*** Opening of Supplied information ***
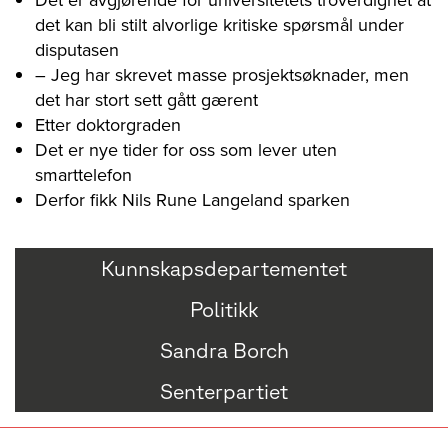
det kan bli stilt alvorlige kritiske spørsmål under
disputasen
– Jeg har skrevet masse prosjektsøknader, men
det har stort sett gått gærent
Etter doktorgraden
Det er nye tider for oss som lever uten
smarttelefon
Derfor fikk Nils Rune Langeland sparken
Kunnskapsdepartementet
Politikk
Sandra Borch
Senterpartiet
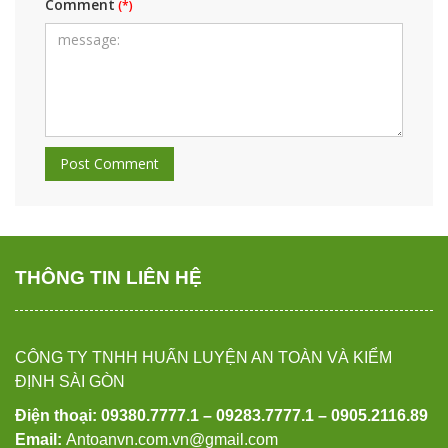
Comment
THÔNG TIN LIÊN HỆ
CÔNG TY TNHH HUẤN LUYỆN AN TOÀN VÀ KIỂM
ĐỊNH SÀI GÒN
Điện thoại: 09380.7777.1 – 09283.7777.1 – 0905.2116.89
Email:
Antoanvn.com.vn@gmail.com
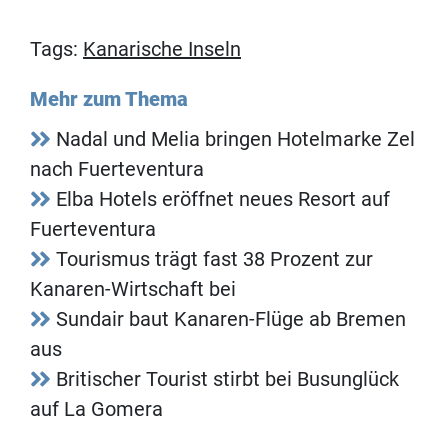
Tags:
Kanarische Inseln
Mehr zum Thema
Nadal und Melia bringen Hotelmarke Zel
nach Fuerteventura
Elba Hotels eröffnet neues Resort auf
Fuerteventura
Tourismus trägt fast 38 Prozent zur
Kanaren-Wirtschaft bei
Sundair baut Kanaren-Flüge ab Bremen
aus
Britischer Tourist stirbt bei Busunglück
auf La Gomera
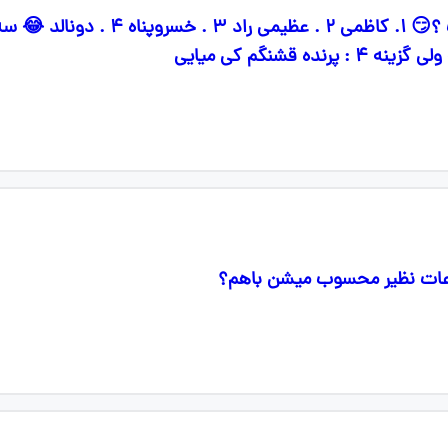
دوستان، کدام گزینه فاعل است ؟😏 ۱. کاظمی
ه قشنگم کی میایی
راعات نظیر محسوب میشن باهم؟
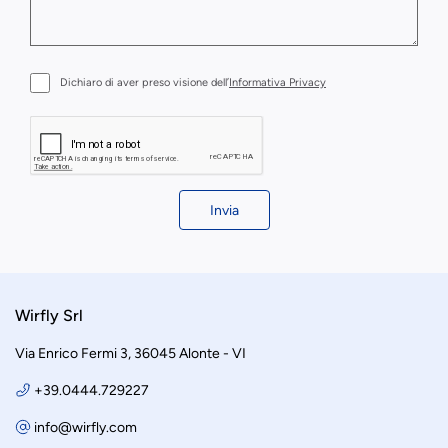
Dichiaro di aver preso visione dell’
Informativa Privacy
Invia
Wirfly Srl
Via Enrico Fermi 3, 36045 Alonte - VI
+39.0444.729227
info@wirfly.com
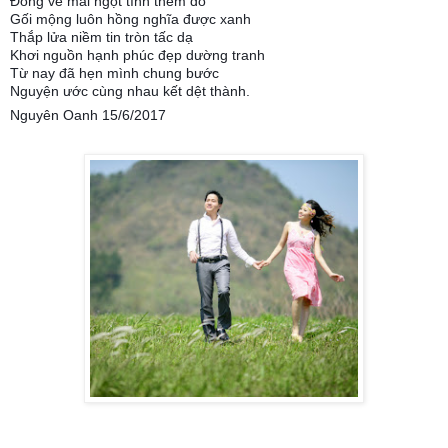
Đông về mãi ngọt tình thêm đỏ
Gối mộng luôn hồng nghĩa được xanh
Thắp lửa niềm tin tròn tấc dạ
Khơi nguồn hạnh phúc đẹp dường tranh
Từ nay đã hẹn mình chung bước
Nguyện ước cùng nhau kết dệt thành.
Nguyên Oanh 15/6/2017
*** Close of Supplied information ***
What you are asked to do:
Find every line in the items above that contains the word "Fuerteventura" and copy each of those lines.

Finished exercise:
nach Fuerteventura
Fuerteventura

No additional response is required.